- Input data
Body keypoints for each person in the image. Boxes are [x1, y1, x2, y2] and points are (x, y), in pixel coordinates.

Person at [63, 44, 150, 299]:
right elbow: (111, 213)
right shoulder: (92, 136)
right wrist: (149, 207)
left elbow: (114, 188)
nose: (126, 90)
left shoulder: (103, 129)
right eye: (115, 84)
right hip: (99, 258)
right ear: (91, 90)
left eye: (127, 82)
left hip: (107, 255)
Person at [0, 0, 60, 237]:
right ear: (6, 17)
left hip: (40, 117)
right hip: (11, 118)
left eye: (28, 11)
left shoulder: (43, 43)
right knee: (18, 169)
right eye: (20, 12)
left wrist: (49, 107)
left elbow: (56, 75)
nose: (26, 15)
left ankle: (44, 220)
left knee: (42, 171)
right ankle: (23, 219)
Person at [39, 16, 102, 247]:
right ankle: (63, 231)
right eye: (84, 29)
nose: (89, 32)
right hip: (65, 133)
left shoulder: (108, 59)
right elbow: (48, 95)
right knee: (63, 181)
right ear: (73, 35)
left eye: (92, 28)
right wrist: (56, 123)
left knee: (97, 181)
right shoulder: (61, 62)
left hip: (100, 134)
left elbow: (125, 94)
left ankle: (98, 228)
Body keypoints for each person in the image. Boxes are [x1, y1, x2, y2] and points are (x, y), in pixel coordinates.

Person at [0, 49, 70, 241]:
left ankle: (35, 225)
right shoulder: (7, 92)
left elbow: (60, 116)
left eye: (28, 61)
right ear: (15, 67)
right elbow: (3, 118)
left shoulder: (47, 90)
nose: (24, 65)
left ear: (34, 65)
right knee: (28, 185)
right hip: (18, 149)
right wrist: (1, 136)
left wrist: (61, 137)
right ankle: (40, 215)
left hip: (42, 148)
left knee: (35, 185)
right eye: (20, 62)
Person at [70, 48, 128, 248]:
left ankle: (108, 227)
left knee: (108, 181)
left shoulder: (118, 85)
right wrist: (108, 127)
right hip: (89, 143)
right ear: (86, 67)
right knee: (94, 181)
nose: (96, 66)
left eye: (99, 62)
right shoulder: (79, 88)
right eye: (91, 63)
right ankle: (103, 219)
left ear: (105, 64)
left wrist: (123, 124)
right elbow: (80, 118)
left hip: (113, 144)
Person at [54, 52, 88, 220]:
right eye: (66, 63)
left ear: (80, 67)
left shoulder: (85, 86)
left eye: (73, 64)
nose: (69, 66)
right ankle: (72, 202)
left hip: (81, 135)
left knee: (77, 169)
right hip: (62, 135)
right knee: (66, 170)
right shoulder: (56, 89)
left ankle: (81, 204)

- Work task
The answer must consist of every line above that holds the string "elbow", copied exactly.

- Task solution
right elbow: (111, 213)
left elbow: (114, 188)
left elbow: (56, 75)
right elbow: (48, 95)
left elbow: (125, 94)
left elbow: (60, 116)
right elbow: (3, 118)
right elbow: (80, 118)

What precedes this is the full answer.